Deudas que prescriben a tres años en Colombia: cómo funciona y qué hacer ante un juzgado

En Colombia, obligaciones como tarjetas de crédito, arriendos y multas de tránsito pueden perder exigibilidad después de tres años sin ser cobradas. Sin embargo, los acreedores pueden acudir a un juzgado civil para reactivar el cobro, lo que genera una nueva obligación. El deudor que quiera alegar prescripción debe presentar la solicitud dentro de un proceso judicial y aportar pruebas de que venció el término de cobranza. Incumplir pagos afecta el historial crediticio independientemente de la prescripción.
En Colombia existe un mecanismo legal que permite a los deudores quedar liberados de obligaciones financieras después de cierto tiempo sin pago. Se trata de la prescripción, un concepto del Código Civil que establece que algunas deudas pierden su exigibilidad cuando transcurren los plazos fijados por la ley. Según explicaciones de expertas en insolvencia financiera, este plazo varía según el tipo de obligación, pero hay un grupo importante de deudas que prescriben a los tres años.
Entre las obligaciones que entran en esta categoría de tres años figuran las deudas de tarjetas de crédito, los cánones de arrendamiento y las multas por infracciones de tránsito. Por el contrario, las deudas con instituciones como la DIAN o secretarías de Hacienda tienen un término más largo: cinco años. Como señala la abogada Andrea García, todas las deudas pueden prescribir en algún momento, aunque los tiempos dependen del tipo de obligación. Cuando una deuda ha superado su plazo legal sin ser reconocida por el deudor, las entidades de cobro normalmente no deberían continuar exigiendo el pago por la vía ordinaria.
Lo que muchos deudores no saben es que invocar la prescripción requiere actuación judicial. Cuando una obligación cumple tres años sin pago, el deudor puede informar a la entidad de cobro que el término venció. Sin embargo, según explica la abogada Daniela Melo del Centro Jurídico Internacional, si el acreedor decide llevar el asunto ante un juez, se genera una nueva obligación en el proceso. Esto significa que acudir a la justicia puede reactualizar la deuda, abriendo nuevamente la posibilidad de cobro.
Para alegar prescripción formalmente, el deudor debe presentar la solicitud dentro de un proceso judicial de cobro ante un juzgado civil. El procedimiento implica presentar la solicitud, aportar en un plazo de diez días las pruebas que demuestren que venció el término de cobranza, y asistir a la citación en la que tanto el deudor como el acreedor exponen sus argumentos ante el juez. La decisión final la toma el juez, quien determina si la prescripción procede o si la deuda sigue siendo exigible.
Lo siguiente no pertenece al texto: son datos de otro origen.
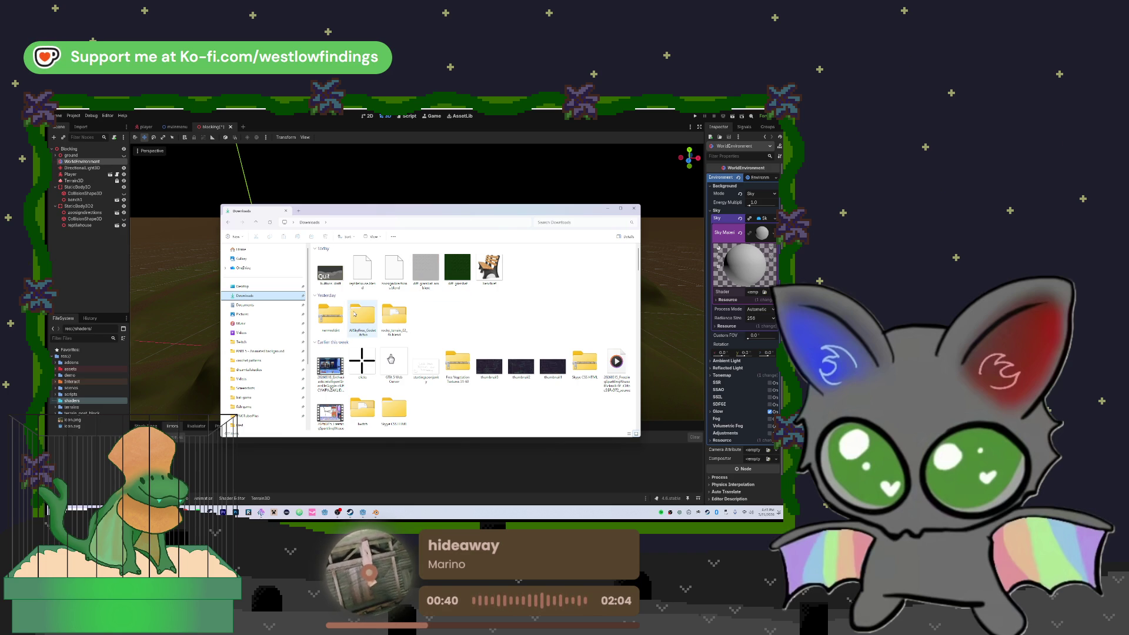
double_click(362, 314)
double_click(347, 263)
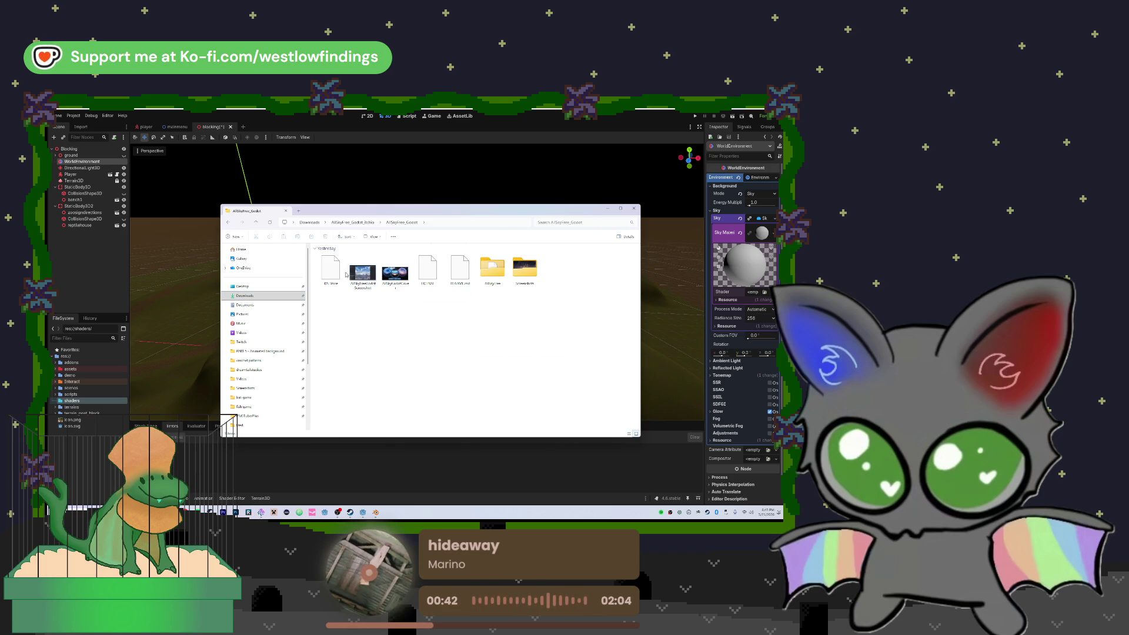
left_click(497, 283)
double_click(498, 283)
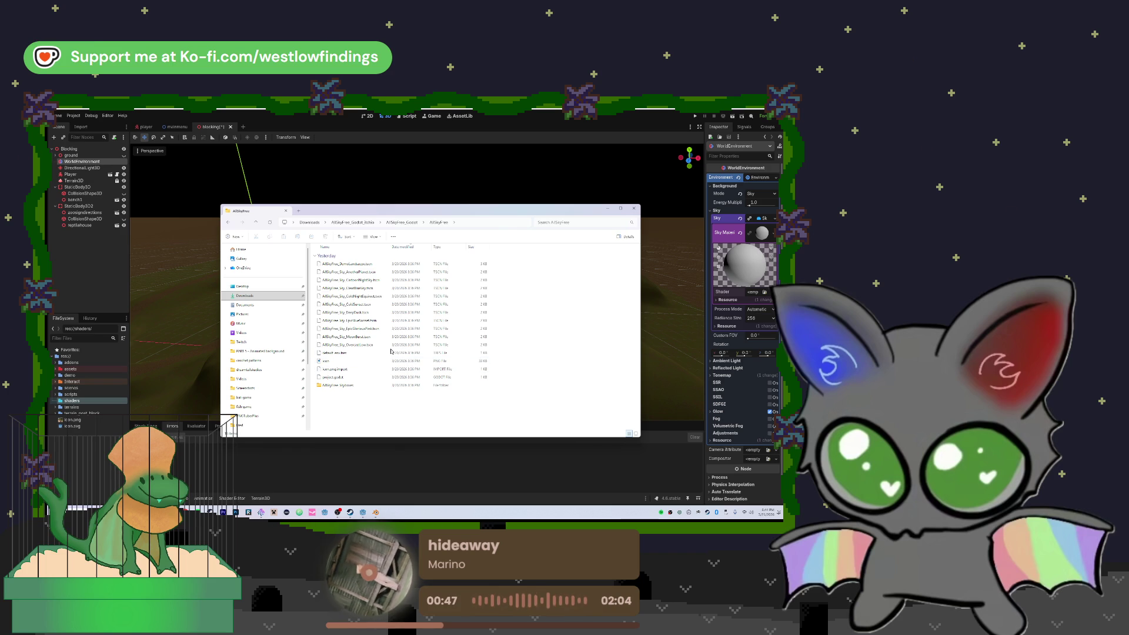
double_click(365, 386)
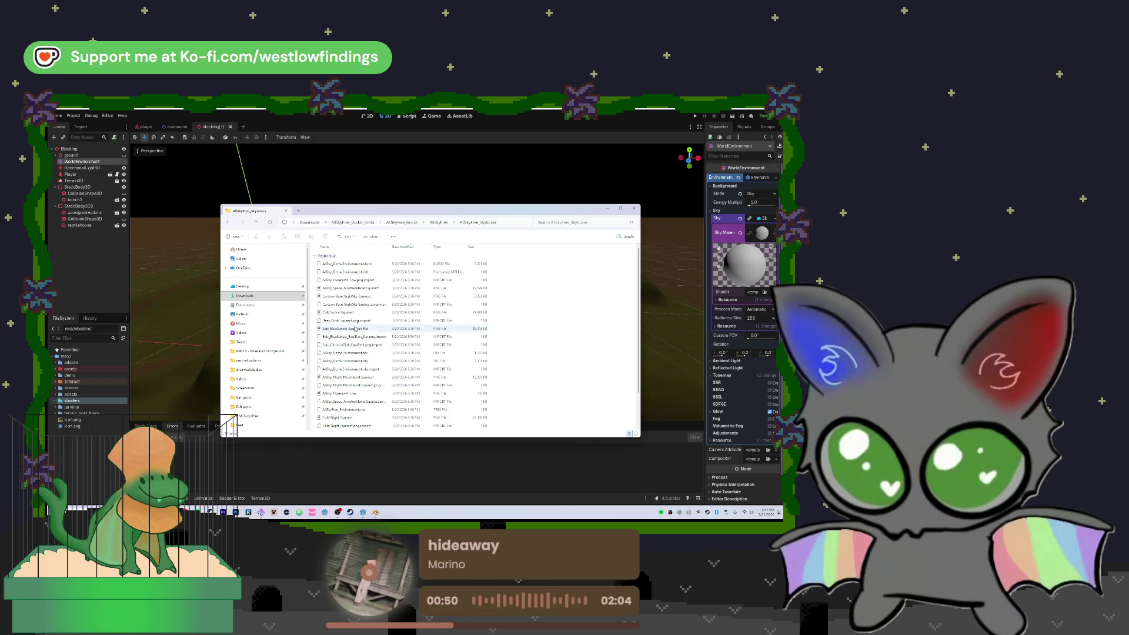
- Drag AllSkyFree_Environment.tres into the Godot project's shaders folder
scroll(359, 312, "down", 2)
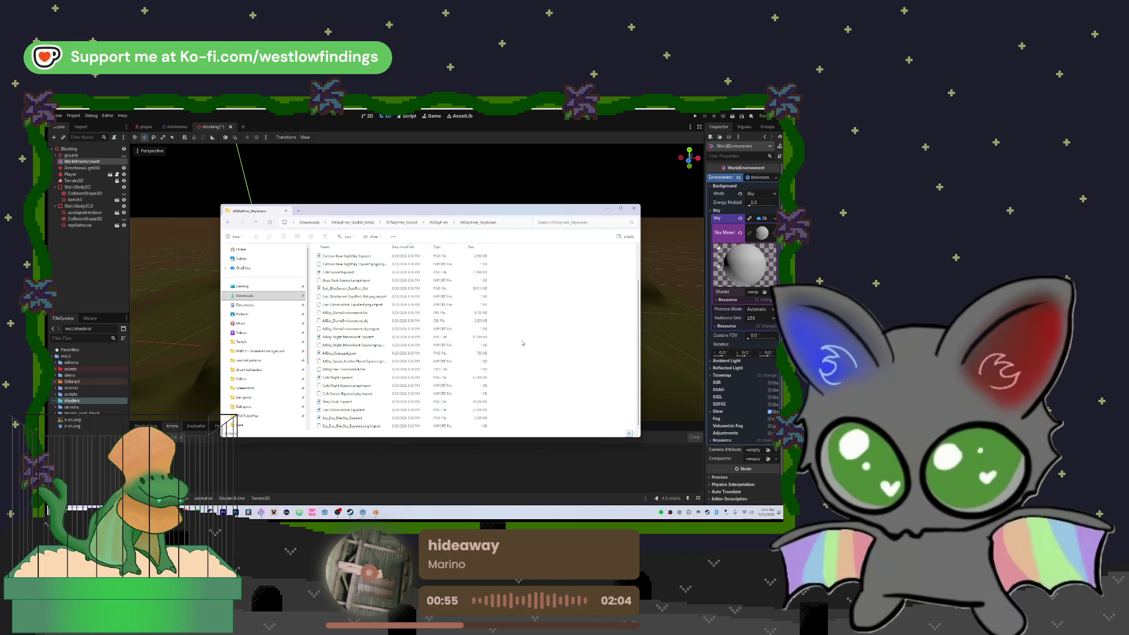
left_click(370, 372)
Más allá de los plazos de prescripción, los deudores deben considerar el impacto que genera el incumplimiento en sus antecedentes crediticios. Los atrasos afectan la evaluación del comportamiento financiero y pueden reducir los montos de crédito aprobados, restringir el acceso a productos financieros y aumentar la evaluación del riesgo. Por eso, aunque la ley permita que una deuda prescriba, el daño en el historial crediticio persiste y afecta futuras transacciones financieras.